Avion de combat ou hélicoptères, l’Europe doit choisir
(BRUXELLES2) Alors que les principales lacunes budgétaires se concentrent dans le transport, tactique et stratégique, les différents pays européens continuent d'investir massivement dans une aviation de combat, pour des quantités qui semblent démesurées sur un territoire géographique limité. On dénombre ainsi près de 3.000 avions de combat dans les armées européennes, dont 1500 pleinement opérationnels. Et les plans de renouvellement prévus laissent indiquer que les armées européennes ne renonceront pas facilement à cet outil. Résultat alors que la fonction "mobilité-projection" est conçue comme une priorité pour des forces modernes, elle en est aujourd'hui le parent pauvre...
La crise offre une opportunité de faire un aggiornamento en matière aéronautique et d'opérer une réorganisation à la fois de l'aviation de combat et de donner davantage de priorités aux forces de projection (avions de transport, hélicoptères), ce qui est davantage en phase avec le futur concept stratégique de l'OTAN (1) comme avec les objectifs de l'UE, missions dites de Petersberg telles qu'élargies par le Traité de Lisbonne.
En cette période de disette budgétaire, les Etats européens n'ont pas la possibilité de développer à la fois une aviation de chasse surdimensionnée et de combler les lacunes en matière de projection de forces (avions de transport, hélicoptères).
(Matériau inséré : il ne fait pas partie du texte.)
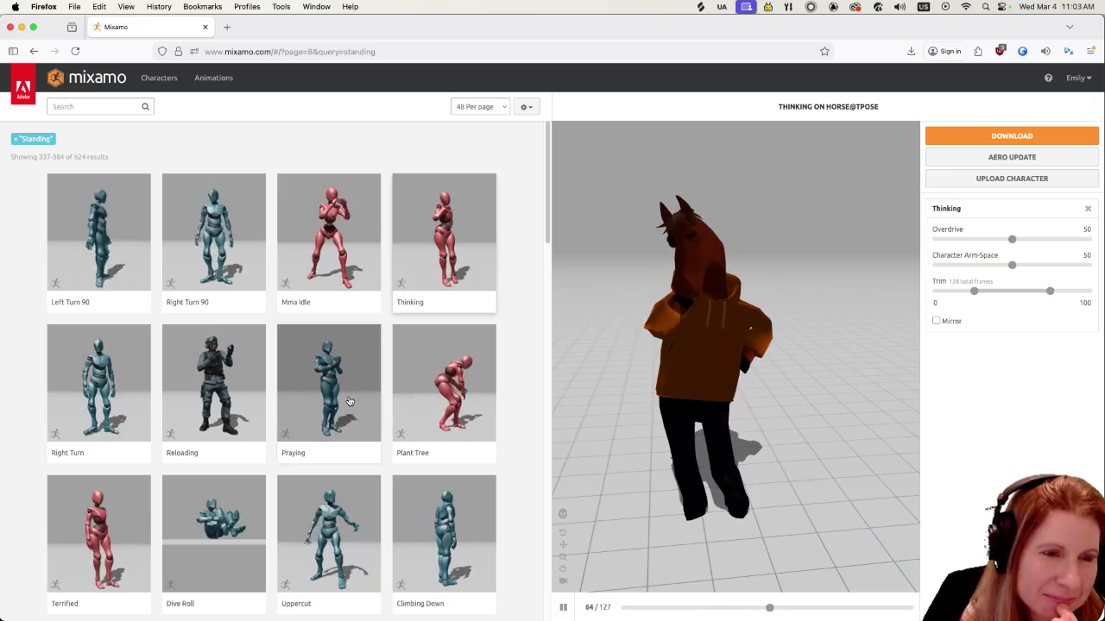
pyautogui.scroll(-2, 348, 398)
pyautogui.scroll(-3, 350, 392)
Il va falloir choisir.
Restructurer l'aviation de combat européenne
Des plans d'achat démesurés
Les Pays-bas avaient ainsi prévu d'acheter 85 JSF (chiffre abaissé), le Danemark 48 JSF (décision mise en balance) ; la France 286 Rafale ; l'Allemagne 180 Eurofigther ; l'Italie 121 Eurofighter et 130 JSF ; le Royaume-Uni 160 Eurofighter et 138 JSF ; l'Espagne 87 Eurofighter ; l'Autriche 15 Eurofighter ! Cela c'était avant la crise...
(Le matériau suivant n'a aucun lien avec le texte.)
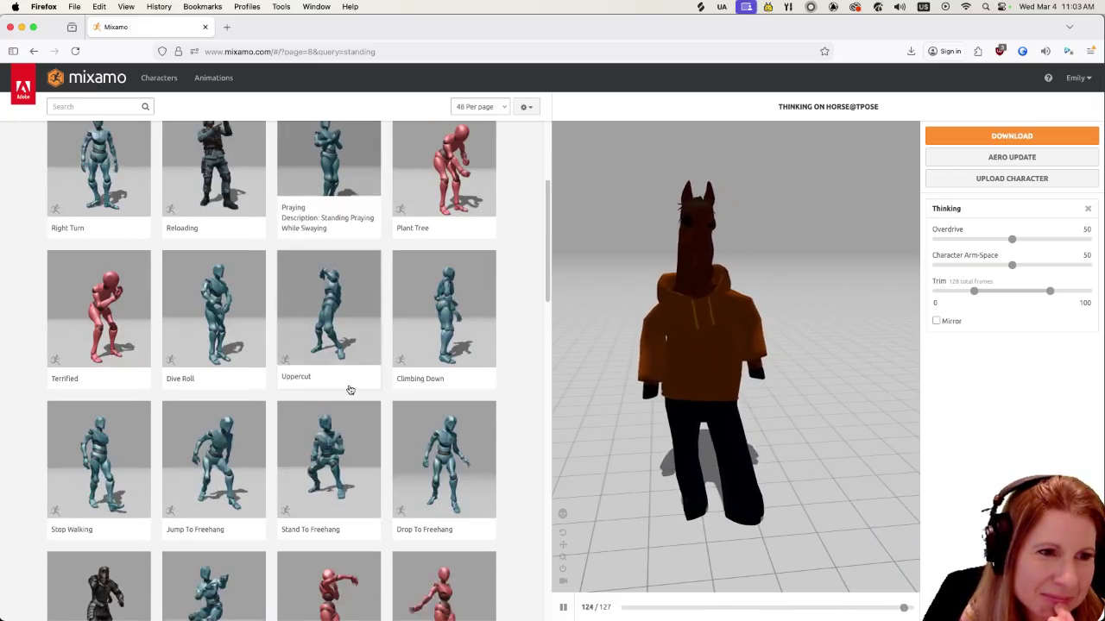
pyautogui.scroll(3, 349, 390)
pyautogui.scroll(-5, 350, 390)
L'heure est aujourd'hui à une rediscussion des équipements, dans un certain désordre. Les Pays-Bas envisagent de baisser le nombre de commandes de JSF ; l'Italie a réduit sa commande d'Eurofighter à 96 appareils, le Royaume-Uni envisage de faire de même (48 Eurofighter et 78 JSF en moins selon certaines projections), l'Allemagne prévoit 37 Eurofighter en moins, la Norvège a reporté la livraison de ses JSF à 2018 (au lieu de 2016) et le Danemark se tâte (JSF ou F18) Etc... En clair c'est la débandade.
Pourquoi pas une gestion en commun, au moins partielle ?
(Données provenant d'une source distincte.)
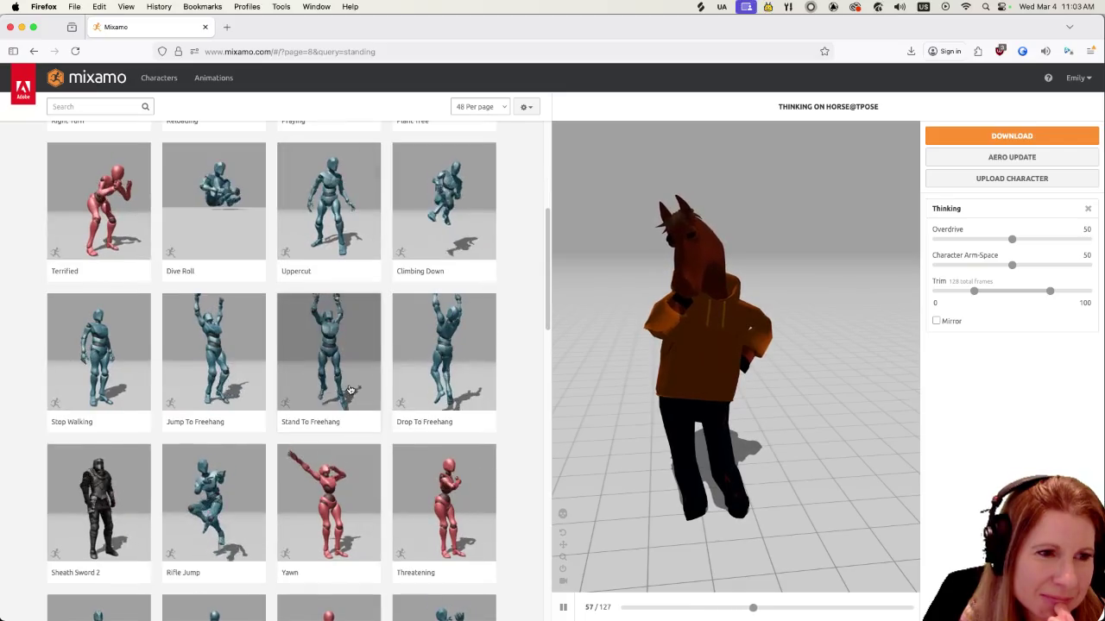
pyautogui.scroll(-3, 350, 390)
pyautogui.click(349, 371)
Ne serait-il pas opportun de profiter de la crise pour remettre à plat l'organisation de l'aviation de combat en Europe pour avoir, au moins, une partie des équipements gérés en commun, à la manière de l'EATC pour la flotte de transport ? Si les 4 pays qui participent à l'EATC - qui participent à une zone aérienne similaire - mettent en place un dispositif de gestion commun, on a un effectif d'avions de combat, plus que largement dimensionné. Il existe déjà deux territoires européens - Islande et pays baltes - qui recourent aux autres pays de l'OTAN pour assurer leur défense aérienne.
Réorienter une partie des financements
Les hélicoptères restent toujours un peu le parent pauvre de l'équipement, alors qu'ils sont d'une utilité reconnue par tous dans les opérations modernes et que le coût est sans commune mesure avec celle d'un avion de chasse. Or, pour un Rafale ou un JSF, on peut acheter, au minimum, 3-4 hélicoptères NH90, 5 hélicoptères Super-Puma EC225 et 7-8 hélicoptères Mi-17 (2). La simple diminution minime d'un programme d'avions de chasse permet donc de refaire rapidement, le retard européen en la matière.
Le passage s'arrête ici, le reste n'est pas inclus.